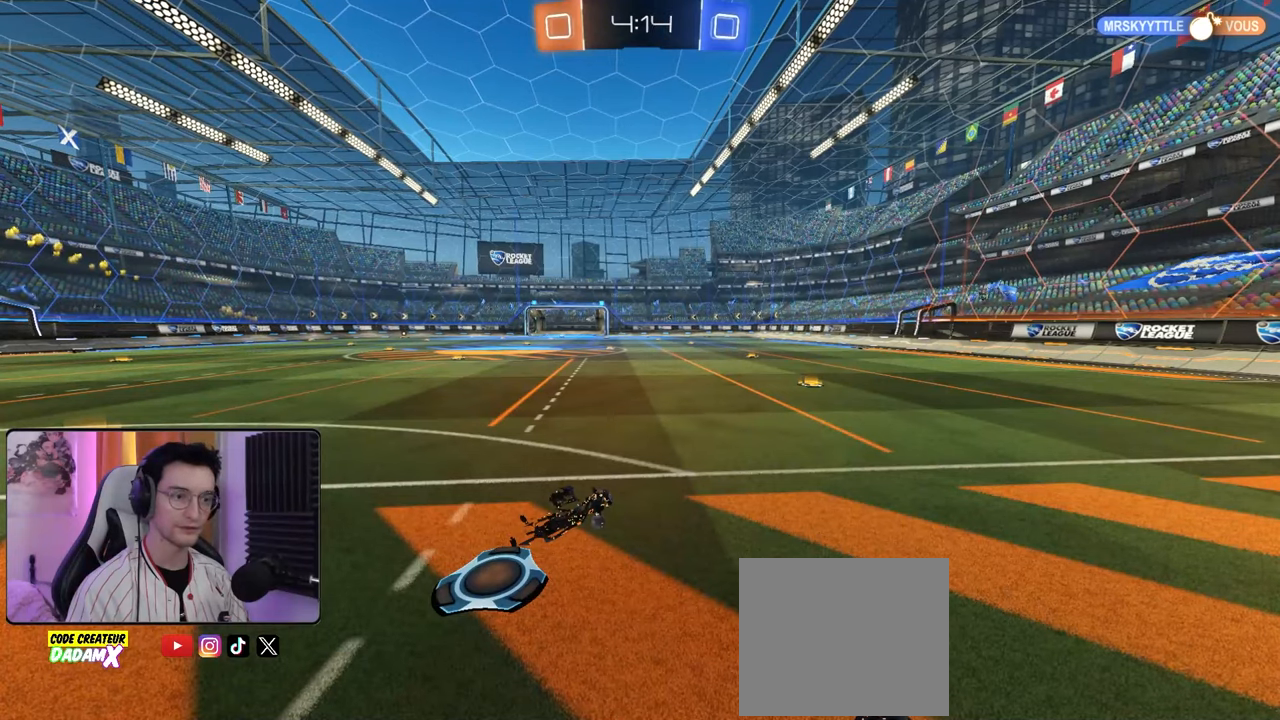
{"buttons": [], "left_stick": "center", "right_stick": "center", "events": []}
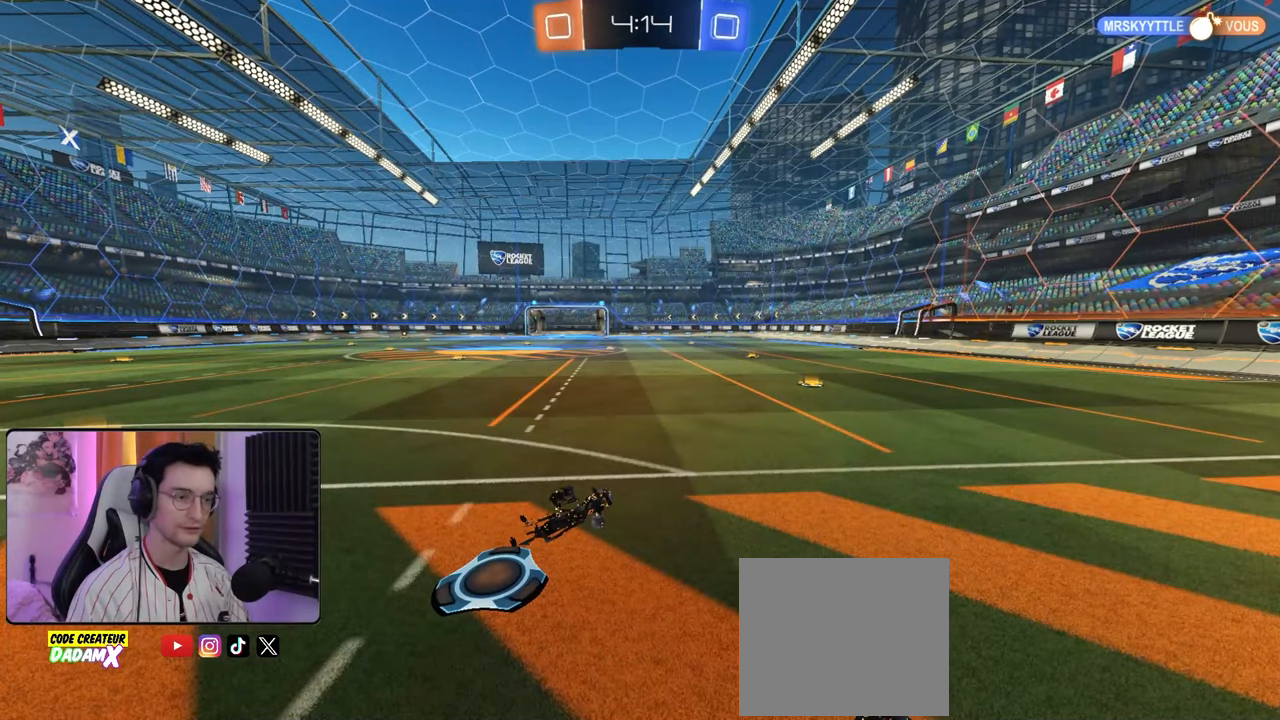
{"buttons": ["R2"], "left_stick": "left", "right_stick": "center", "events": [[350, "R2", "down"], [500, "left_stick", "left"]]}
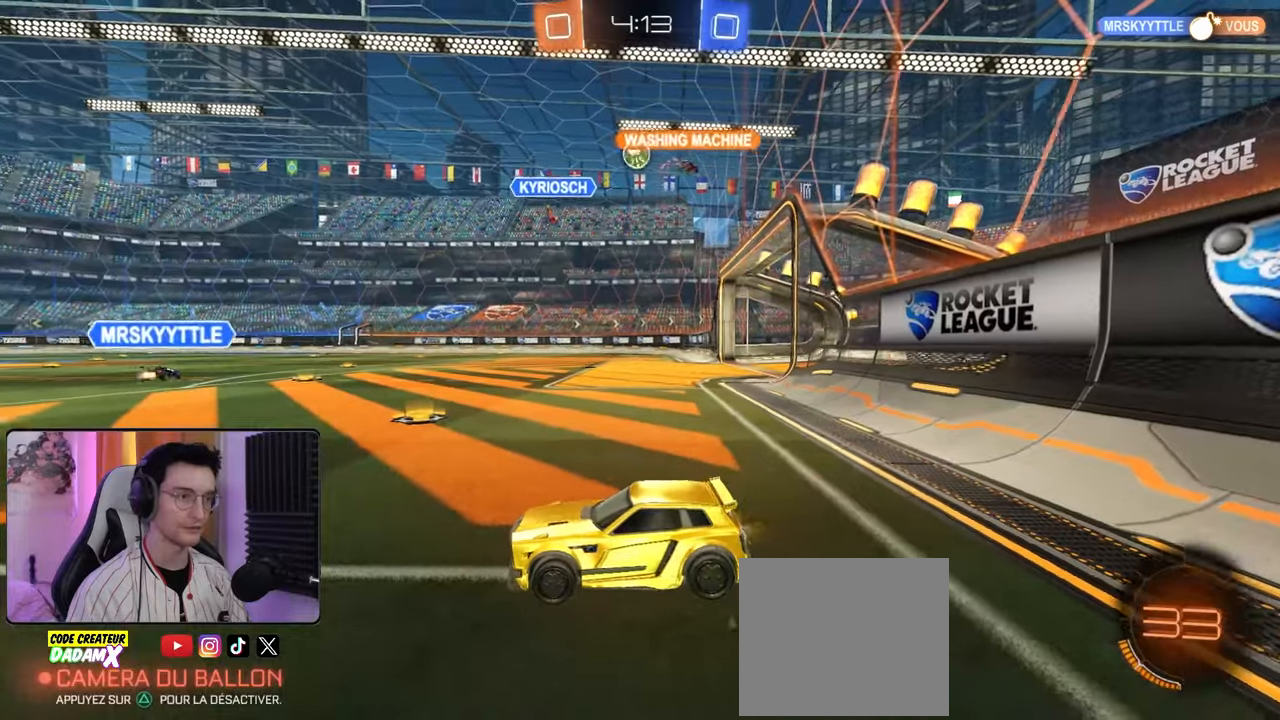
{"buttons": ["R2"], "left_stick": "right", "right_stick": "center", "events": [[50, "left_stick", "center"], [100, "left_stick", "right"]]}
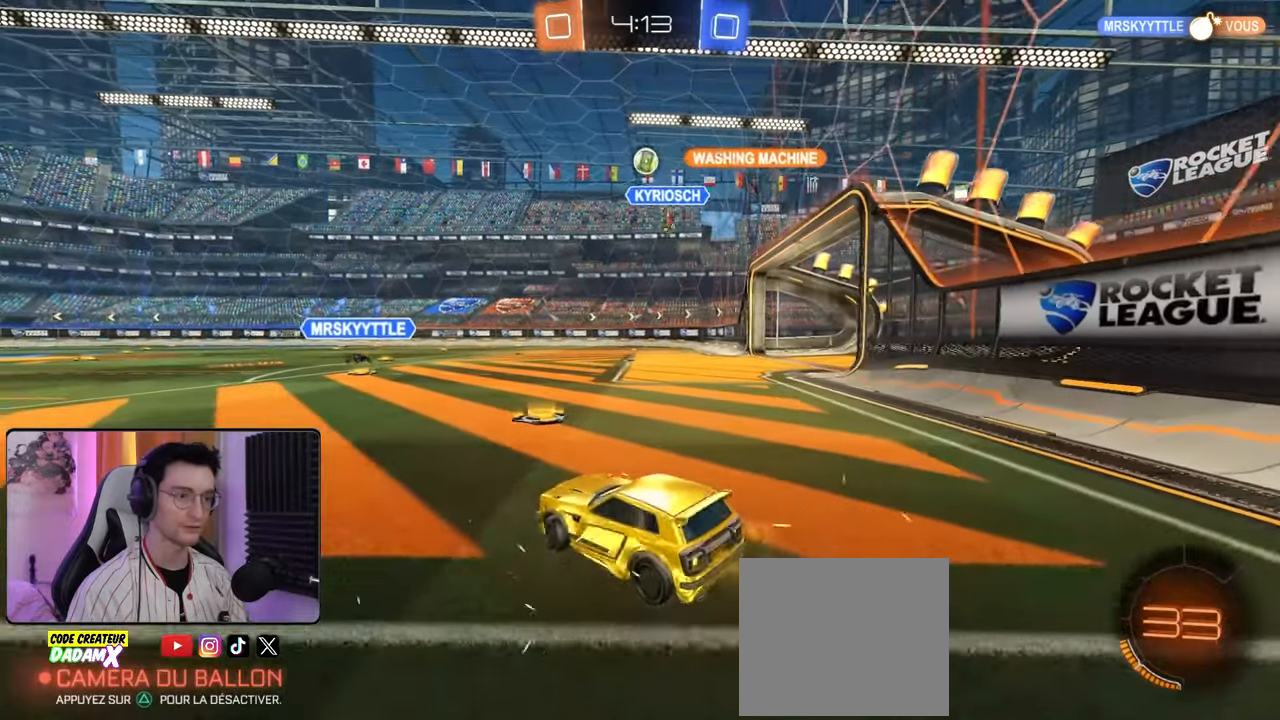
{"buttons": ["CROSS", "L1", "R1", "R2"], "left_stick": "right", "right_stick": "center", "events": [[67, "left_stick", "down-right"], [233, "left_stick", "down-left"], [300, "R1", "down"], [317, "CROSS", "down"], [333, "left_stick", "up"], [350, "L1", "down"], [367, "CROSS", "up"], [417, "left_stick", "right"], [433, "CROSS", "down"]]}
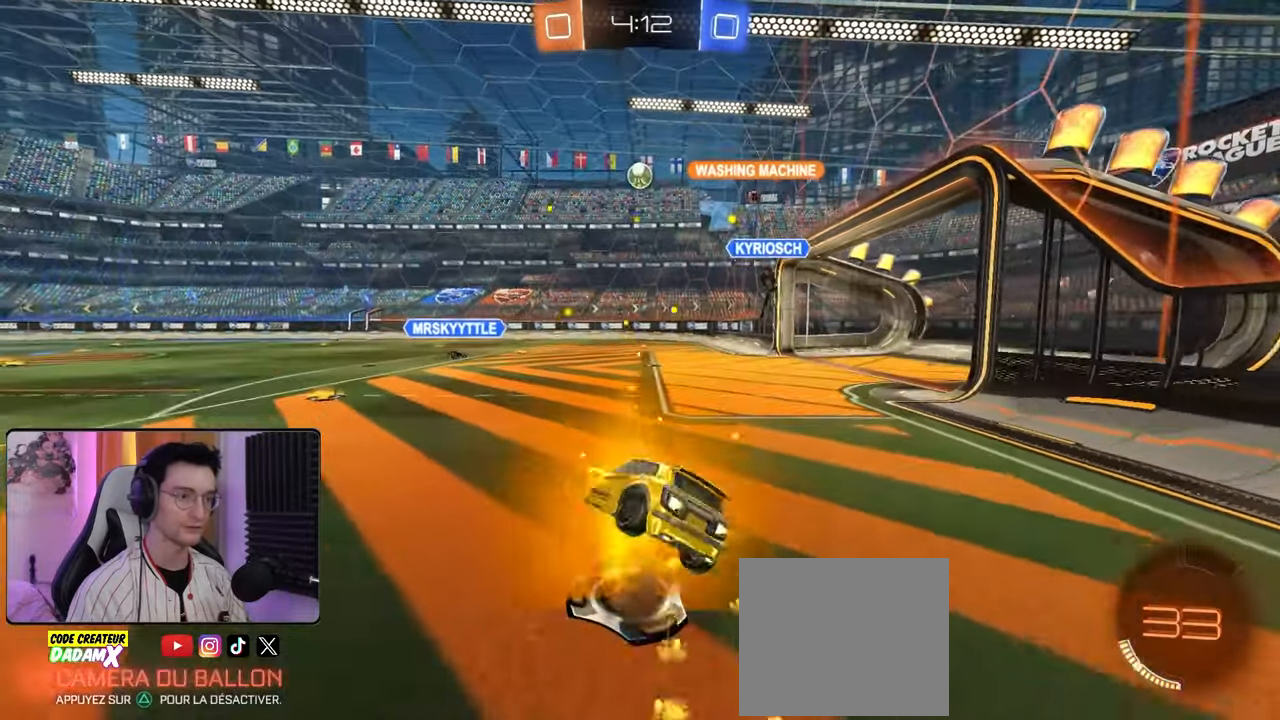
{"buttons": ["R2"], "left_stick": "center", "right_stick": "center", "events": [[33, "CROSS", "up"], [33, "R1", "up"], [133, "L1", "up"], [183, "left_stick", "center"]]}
______________________________
== WHAT THE TASK ASKS ==
Every line that holds the word "down" should be copied from the records.

== RESPONSE TO THE TASK ==
{"buttons": ["R2"], "left_stick": "left", "right_stick": "center", "events": [[350, "R2", "down"], [500, "left_stick", "left"]]}
{"buttons": ["CROSS", "L1", "R1", "R2"], "left_stick": "right", "right_stick": "center", "events": [[67, "left_stick", "down-right"], [233, "left_stick", "down-left"], [300, "R1", "down"], [317, "CROSS", "down"], [333, "left_stick", "up"], [350, "L1", "down"], [367, "CROSS", "up"], [417, "left_stick", "right"], [433, "CROSS", "down"]]}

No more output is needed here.